- WORK INSTRUCTION
Copy each line of the material beneath that holds the word "Eyüpsultan".

- RECORDED DATA

********

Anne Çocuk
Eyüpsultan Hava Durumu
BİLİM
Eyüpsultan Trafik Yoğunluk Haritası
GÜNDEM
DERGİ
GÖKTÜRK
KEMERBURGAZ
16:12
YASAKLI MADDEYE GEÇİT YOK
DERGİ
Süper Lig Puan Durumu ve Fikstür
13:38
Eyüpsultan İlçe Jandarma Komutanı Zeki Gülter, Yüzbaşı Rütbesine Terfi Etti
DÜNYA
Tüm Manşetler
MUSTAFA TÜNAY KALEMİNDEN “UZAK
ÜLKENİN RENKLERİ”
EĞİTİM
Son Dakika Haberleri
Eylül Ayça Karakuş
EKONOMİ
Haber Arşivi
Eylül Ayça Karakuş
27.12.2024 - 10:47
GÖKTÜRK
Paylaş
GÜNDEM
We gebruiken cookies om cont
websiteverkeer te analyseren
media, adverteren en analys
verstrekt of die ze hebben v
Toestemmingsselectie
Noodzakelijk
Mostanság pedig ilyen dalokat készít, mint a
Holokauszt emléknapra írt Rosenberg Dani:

********

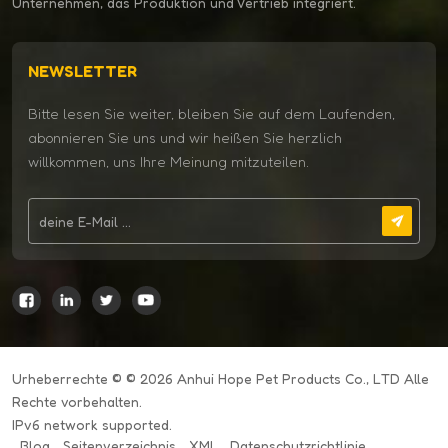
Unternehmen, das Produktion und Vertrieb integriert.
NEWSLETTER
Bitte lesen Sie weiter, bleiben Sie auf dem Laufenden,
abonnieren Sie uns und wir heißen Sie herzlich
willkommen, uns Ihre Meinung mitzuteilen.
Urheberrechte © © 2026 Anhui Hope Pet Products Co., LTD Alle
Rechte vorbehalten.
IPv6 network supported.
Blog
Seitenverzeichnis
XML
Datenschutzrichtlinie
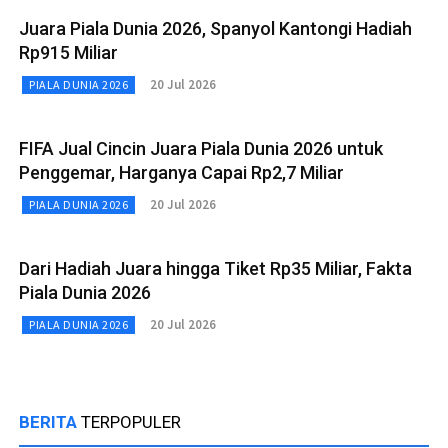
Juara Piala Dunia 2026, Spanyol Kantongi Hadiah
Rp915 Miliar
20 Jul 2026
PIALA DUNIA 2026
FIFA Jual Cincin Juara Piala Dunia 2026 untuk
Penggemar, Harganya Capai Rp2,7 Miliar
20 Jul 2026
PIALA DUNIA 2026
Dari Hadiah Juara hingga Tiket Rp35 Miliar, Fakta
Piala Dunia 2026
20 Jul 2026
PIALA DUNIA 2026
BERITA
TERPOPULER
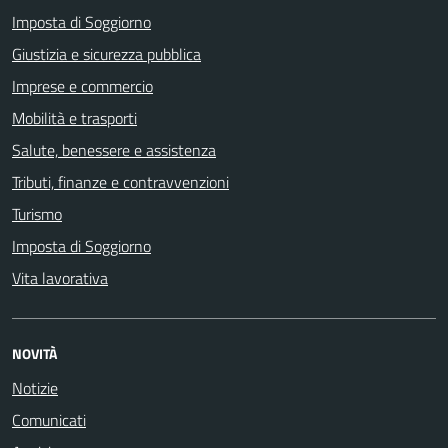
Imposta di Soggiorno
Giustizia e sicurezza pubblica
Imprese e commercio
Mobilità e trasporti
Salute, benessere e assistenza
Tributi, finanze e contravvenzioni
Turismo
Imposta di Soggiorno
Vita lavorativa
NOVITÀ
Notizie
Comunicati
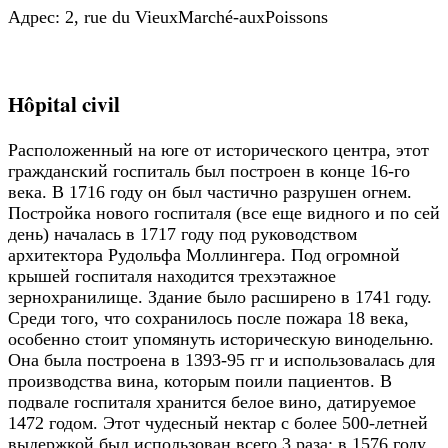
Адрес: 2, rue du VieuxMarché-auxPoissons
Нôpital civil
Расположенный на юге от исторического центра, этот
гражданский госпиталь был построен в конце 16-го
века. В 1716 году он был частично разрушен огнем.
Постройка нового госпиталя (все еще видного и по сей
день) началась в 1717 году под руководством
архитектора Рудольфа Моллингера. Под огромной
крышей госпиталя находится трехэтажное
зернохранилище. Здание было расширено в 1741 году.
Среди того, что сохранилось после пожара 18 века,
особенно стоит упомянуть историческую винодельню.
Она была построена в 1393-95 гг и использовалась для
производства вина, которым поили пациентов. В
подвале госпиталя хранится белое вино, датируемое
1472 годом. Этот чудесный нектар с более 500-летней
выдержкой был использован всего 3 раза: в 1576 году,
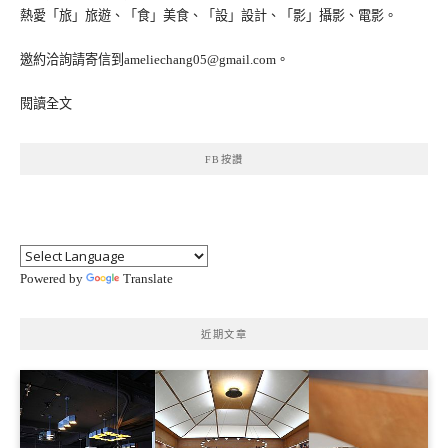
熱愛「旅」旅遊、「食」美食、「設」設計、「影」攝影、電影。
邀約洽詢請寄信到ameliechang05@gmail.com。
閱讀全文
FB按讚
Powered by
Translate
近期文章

********

- ANSWER BOX
Eyüpsultan Hava Durumu
Eyüpsultan Trafik Yoğunluk Haritası
Eyüpsultan İlçe Jandarma Komutanı Zeki Gülter, Yüzbaşı Rütbesine Terfi Etti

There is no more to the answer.